President Trump’s plan to meet Kim Jong Un has already had one effect — it has flipped the New York Times. Only a few months ago the Times was complaining that Mr. Trump had threatened at the United Nations to destroy totally North Korea, while offering “hardly a hint of compromise or interest in negotiations.” Now the Gray Lady is rushing out an editorial saying that for once, Mr. Trump is doing the right thing, though of the editorial is devoted to sneering at the president.

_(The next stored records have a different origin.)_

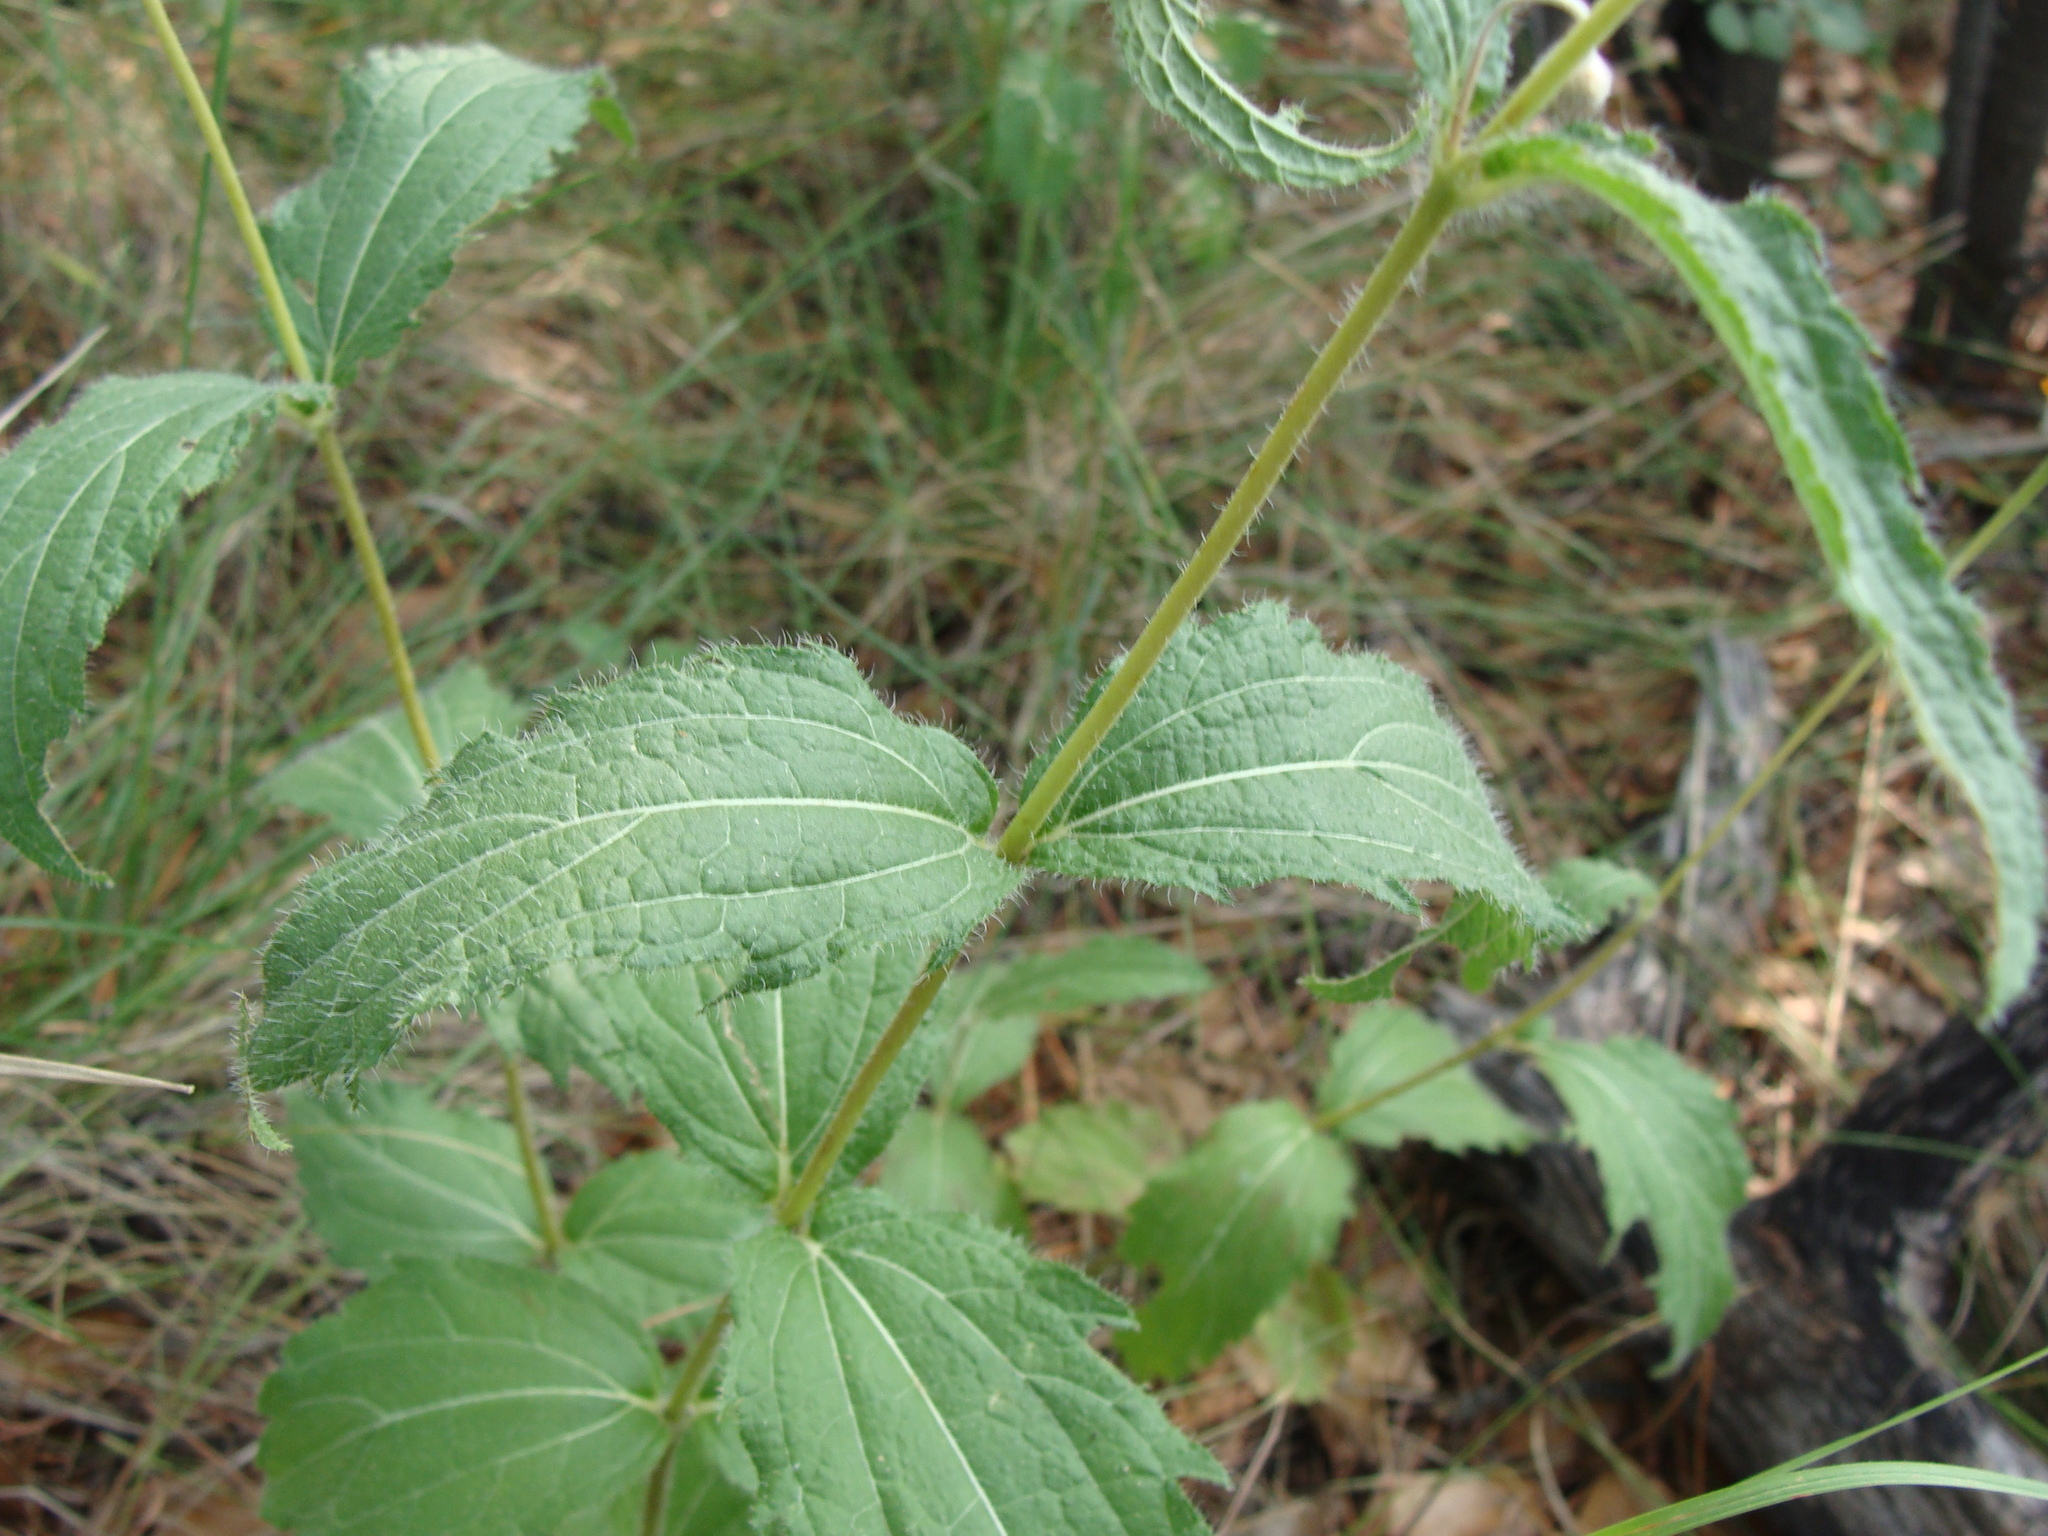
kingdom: Plantae
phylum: Tracheophyta
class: Magnoliopsida
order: Asterales
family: Asteraceae
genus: Lasianthaea
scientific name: Lasianthaea podocephala
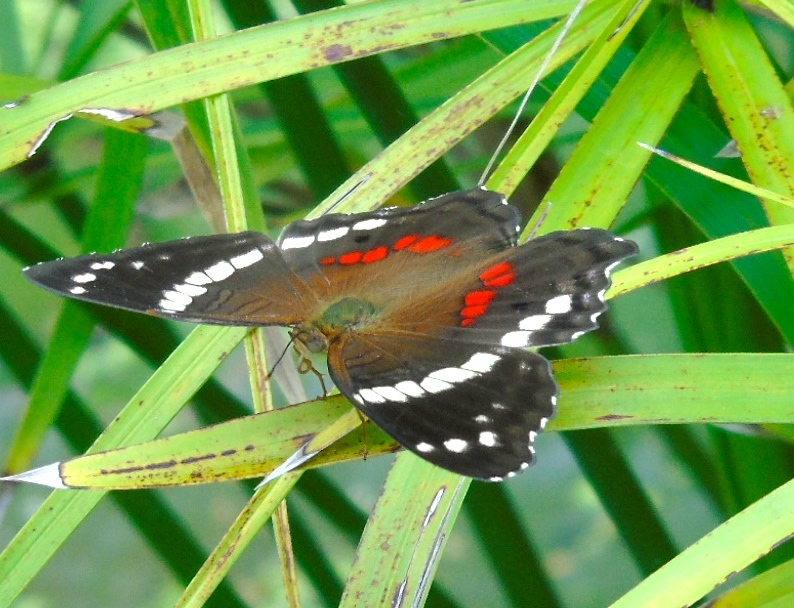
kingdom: Animalia
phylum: Arthropoda
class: Insecta
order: Lepidoptera
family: Nymphalidae
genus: Anartia
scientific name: Anartia fatima
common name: Banded peacock
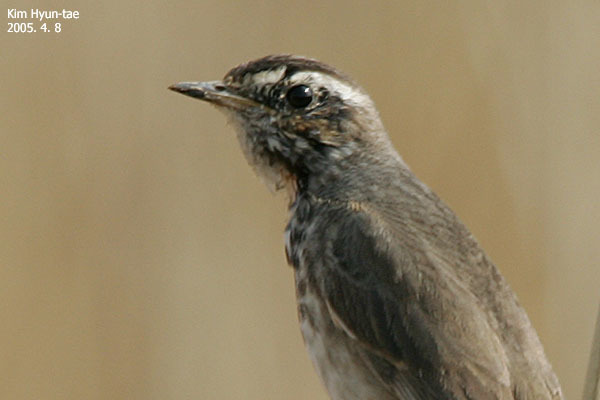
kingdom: Animalia
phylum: Chordata
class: Aves
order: Passeriformes
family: Muscicapidae
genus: Luscinia
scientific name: Luscinia svecica
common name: Bluethroat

The Times’ star columnist, Nick Kristof, reckons the summit is a “dangerous gamble and a bad idea.” They both fear that the President is not up to the task. We’re for diplomacy only as a last resort. Diplomacy’s danger is that it could hold out to the North Koreans the hope of a peaceful outcome and the possibility of permanent recognition of the jackbooted Juchists. It was a danger that was once descried — and decried — by liberal anti-communists, most eloquently by the Jewish Daily Forward.
On the morrow of the Communist assault on South Korea in June 1950, the Forward had issued a famous editorial warning of “the swindle and hypocrisy of the so-called ‘Peace Campaign’ which Moscow’s agents have been promoting throughout the world.” It made it clear that it comprehended that absent a retreat by the communists a new world war would become inevitable. That world war sputtered between hot and cold for two generations.
America’s own sacrifices in that war were enormous, not that the sacrifices of our allies were any less, and Korea is one of the last battles. This is the burden Mr. Trump will carry to any Korean summit. Secretary of State Tillerson is cautioning that what’s ahead are mere talks, rather than proper negotiations. He did not define the difference, the AP reported, noting that our two countries are “still technically at war.” If that’s true, why are we even talking?
The moment reminds us of, say, the closing days of our own civil war. There was a danger of a peace being negotiated in the last days of a war in which the Confederacy had already been defeated. (The crisis is dramatized in the movie “Lincoln.”) In the case of Korea, Mr. Trump is hobbled by a South Korean administration that came into office campaigning for appeasement and a federation with the North. The hardline president who would have known better is now sitting in a prison cell.
Our own skepticism of outreach to the North goes back years. In the late 1970s, we sat with Kim Dae-jung, then a dissident politician, in the parlor of his home in Seoul. He was under house arrest at the time. He was pressing his own vision for outreach to the North. We doubted he was up to it. “No democracy, not strong,” he kept telling us. In one of those astounding events for which Korea is famous, he ended up as president.
Once in the Blue House, Kim Dae-jung pardoned, in Chun Doo Hwan, the president who’d once sentenced Kim to death. Kim Dae-jung also launched his so-called Sunshine policy and made a visit to the North. He won the Nobel Prize for Peace in 2000. It all ended in scandal and recrimination, though, when it turned out that the Sunshine summit had been purchased with hundreds of millions of dollars of transfers to the regime Kim Jong Un’s father headed. The deal, it seems, turned out to have been artless.